● ASSIGNMENT
Copy out every line of the records where the string "Right" occurs.

● RECORD EXTRACTS
● ● ●

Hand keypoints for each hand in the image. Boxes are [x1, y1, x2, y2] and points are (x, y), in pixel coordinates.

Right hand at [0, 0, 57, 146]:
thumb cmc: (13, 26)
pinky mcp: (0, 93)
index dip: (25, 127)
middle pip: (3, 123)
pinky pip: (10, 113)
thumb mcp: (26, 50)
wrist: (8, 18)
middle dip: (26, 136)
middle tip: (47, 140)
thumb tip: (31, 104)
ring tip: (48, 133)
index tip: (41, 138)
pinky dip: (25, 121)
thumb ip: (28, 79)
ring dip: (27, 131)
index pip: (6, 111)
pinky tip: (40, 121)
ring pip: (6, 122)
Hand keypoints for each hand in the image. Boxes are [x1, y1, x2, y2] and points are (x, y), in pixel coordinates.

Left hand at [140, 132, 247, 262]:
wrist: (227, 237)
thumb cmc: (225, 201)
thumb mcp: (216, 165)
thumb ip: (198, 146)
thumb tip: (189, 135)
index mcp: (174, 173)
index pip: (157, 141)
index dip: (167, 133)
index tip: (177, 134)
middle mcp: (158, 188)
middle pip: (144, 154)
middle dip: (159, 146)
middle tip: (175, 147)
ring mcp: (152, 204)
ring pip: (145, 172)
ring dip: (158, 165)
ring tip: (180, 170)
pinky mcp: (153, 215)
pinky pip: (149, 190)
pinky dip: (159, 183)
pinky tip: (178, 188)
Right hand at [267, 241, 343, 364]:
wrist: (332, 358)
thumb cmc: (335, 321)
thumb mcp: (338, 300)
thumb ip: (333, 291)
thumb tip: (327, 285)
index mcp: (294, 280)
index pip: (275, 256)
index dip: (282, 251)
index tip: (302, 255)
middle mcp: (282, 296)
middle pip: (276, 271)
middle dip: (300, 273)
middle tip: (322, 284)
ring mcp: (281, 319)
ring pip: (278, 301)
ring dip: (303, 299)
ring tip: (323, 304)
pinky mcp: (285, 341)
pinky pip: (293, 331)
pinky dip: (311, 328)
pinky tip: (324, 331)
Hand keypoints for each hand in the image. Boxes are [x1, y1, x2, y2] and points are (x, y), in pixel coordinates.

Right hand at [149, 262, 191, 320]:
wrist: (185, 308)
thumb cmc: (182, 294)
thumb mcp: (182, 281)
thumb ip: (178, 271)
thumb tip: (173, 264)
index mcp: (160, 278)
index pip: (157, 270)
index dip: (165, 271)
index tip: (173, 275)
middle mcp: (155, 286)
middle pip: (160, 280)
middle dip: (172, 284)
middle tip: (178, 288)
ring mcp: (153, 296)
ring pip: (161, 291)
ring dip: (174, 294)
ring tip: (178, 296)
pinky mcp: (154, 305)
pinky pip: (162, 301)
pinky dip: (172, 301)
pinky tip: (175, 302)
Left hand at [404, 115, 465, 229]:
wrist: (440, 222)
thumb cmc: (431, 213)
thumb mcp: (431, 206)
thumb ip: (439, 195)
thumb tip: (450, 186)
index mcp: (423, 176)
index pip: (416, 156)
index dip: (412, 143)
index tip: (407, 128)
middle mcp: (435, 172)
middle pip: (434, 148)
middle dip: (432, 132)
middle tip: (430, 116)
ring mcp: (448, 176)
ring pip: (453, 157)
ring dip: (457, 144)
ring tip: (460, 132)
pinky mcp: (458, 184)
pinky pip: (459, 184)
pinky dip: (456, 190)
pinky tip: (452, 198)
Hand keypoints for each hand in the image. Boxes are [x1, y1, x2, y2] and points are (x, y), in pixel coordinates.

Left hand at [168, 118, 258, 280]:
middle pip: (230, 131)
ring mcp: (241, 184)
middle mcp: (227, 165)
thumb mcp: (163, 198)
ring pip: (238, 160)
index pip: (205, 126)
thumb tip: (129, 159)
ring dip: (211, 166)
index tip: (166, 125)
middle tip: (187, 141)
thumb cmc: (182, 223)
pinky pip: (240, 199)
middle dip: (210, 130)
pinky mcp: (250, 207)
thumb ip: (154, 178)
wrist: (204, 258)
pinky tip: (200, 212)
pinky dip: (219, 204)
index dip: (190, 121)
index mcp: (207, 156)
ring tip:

● ● ●

● RESULT
Right hand at [0, 0, 57, 146]:
Right hand at [267, 241, 343, 364]:
Right hand at [149, 262, 191, 320]:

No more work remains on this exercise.